Der Weg zum Wiederaufbau war nicht leicht. Die Entlassung von Jorge Vilda und die Disqualifikation von Luis Rubiales – begleitet von einem beispiellosen politischen und gesellschaftlichen Aufschrei, der zudem mit einer Verurteilung endete – heilten die Wunden nicht. Mit einem Interimspräsidenten namens Pedro Rocha , dem kaum Handlungsspielraum blieb und der Montse Tomé , Vildas Stellvertreterin, absolutes Misstrauen entgegenbrachte, kam die Nationalmannschaft nach einer langen Nacht voller Schuldzuweisungen und Kompromissen in einer Hotellounge in Oliva wieder in Schwung. Alles war vergiftet, außer dem spanischen Fußball, der zwei Tage später Schweden besiegte und die Schweiz in der Nations League vernichtend plattmachte.
Die Meisterin brillierte in dem neuen Wettbewerb, gewann ihn und schaffte es zum ersten Mal zu den Olympischen Spielen . Tomé widerstand den ständigen Fragen zu Jenni Hermosos Auswahl – welche sie getroffen hatte und welche nicht – und stellte ein Team zusammen, das viele Veränderungen im Personal und einige auf dem Spielfeld benötigte.
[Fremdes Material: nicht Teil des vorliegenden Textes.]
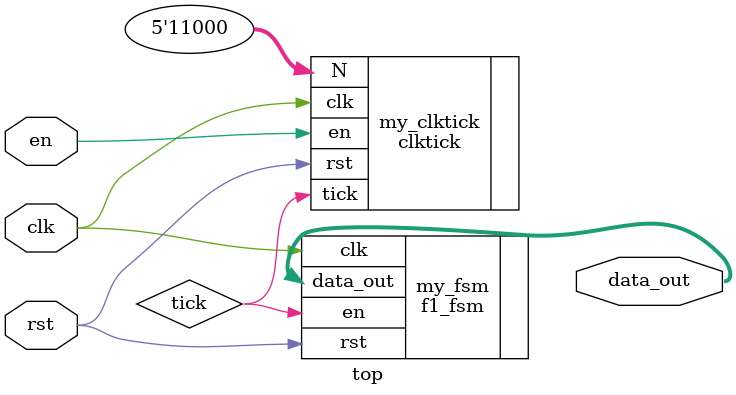
<source format=sv>
module top (
    input logic clk,       // clock signal
    input logic rst,       // reset signal
    input logic en,        // enable signal from an external source (like a button)
    output logic [7:0] data_out  // output of the fsm
);

    // Parameters for clktick (assuming some default value, change if needed)
    parameter WIDTH = 16;
    logic tick; // tick signal from clktick to f1_fsm
    
    // Instance of clktick
    clktick #(
        .WIDTH(WIDTH)
    ) my_clktick (
        .clk(clk),
        .rst(rst),
        .en(en),
        .N(5'd24), // Just a default value, you can change this
        .tick(tick)
    );

    // Instance of f1_fsm
    f1_fsm my_fsm (
        .clk(clk),
        .rst(rst),
        .en(tick),       // connect tick from clktick to the enable of the fsm
        .data_out(data_out)
    );

endmodule

</source>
Der RFEF , der in einer Imagekrise steckte, war gezwungen, einen Weg einzuschlagen, der Gleichberechtigung, Respekt und Aufmerksamkeit gegenüber seinen Spielern erforderte, denen er alle Mittel zur Verfügung stellen musste, damit sie ihre Arbeit fortsetzen konnten. Vorbilder gab es in England und, näher an der Heimat, in Barcelona . Ein halbes Dutzend Spieler wechselte von einem hyperprofessionalisierten Verein, der zu den besten Europas gehörte, zu einer prekären Nationalmannschaft. Die Verpflichtung von Markel Zubizarreta setzte einen Wandel in Gang, der auch ohne ihn die Ankunft von Rafael Louzán als Präsident beschleunigte. Sie mussten ihnen nur Gesellschaft leisten.
Montse Tomé, deren Vertrag am 30. August ausläuft , erhält die Chance, einen großen und gut vorbereiteten Trainerstab aufzubauen, der in der Lage ist, Gegner zu analysieren und den Spielern deren Schwächen, wie beispielsweise Bergers Vorwärtsgang , zu vermitteln. Aitana , die auf dem Platz über eine reine Intelligenz verfügt, interpretiert dies und führt Spanien ins Finale. Denn auf Eliteniveau machen die Details den Unterschied.
durch MeritokratieTomé hat es geschafft, eine Gruppe von Spielerinnen zu manipulieren, die ihr gegenüber misstrauisch waren, die sie aber nach und nach für sich gewinnen konnte. In drei Jahren hat sie das Team geformt, zunächst mit der Kaderauswahl, und die Gruppe durch Meritokratie umgestaltet, ohne die natürliche Ordnung in der Umkleidekabine zu untergraben. Sie übergab die Kapitänsposten, die wieder an Irene Paredes und Alexia gingen, und holte nach und nach neue Spielerinnen in die Kommandozentrale, um den Zusammenhalt zu gewährleisten. Der Kern der Mannschaft hat sich nicht großartig verändert, abgesehen vom Auftauchen junger Spielerinnen wie Vicky López und Jana und der Anerkennung erfahrener Spielerinnen wie Martín-Prieto .
Die sportliche Tradition ist so stark, dass sie für einen Titel reichen könnte, der einen beispiellosen Dreifachsieg komplettieren würde: Spanien wäre der erste amtierende Weltmeister, der auch die Europameisterschaft gewinnt, und muss im November auch den Nationentitel verteidigen. Auf dem Platz wollen sie immer mehr. „Wir haben Geschichte geschrieben, aber wir sind ehrgeizig; wir wollen gewinnen und unser Bestes geben“, erinnert sich Alexia, die bei diesem Turnier erneut glänzte.
Abseits des Spielfelds ist die Wirkung fast ebenso tiefgreifend. Gleichberechtigung , Respekt, Millionenpublikum ... Der Frauenfußball hat an Sichtbarkeit und Anhängerschaft gewonnen. Obwohl der Druck für die F-League gering war, sind diese Spielerinnen nationale und globale Ikonen. Angefangen bei Alexia und Aitana, den beiden Ballon-d'Or-Gewinnerinnen, bis hin zu jenen, die den Sprung in andere Wettbewerbe geschafft haben, wie Esther und Mariona , deren Erfahrungen die Nationalmannschaft bereichern. Es ist der positive Kreislauf eines Erfolgs, der in Sydney mit einem Tor und vielen Tränen begann.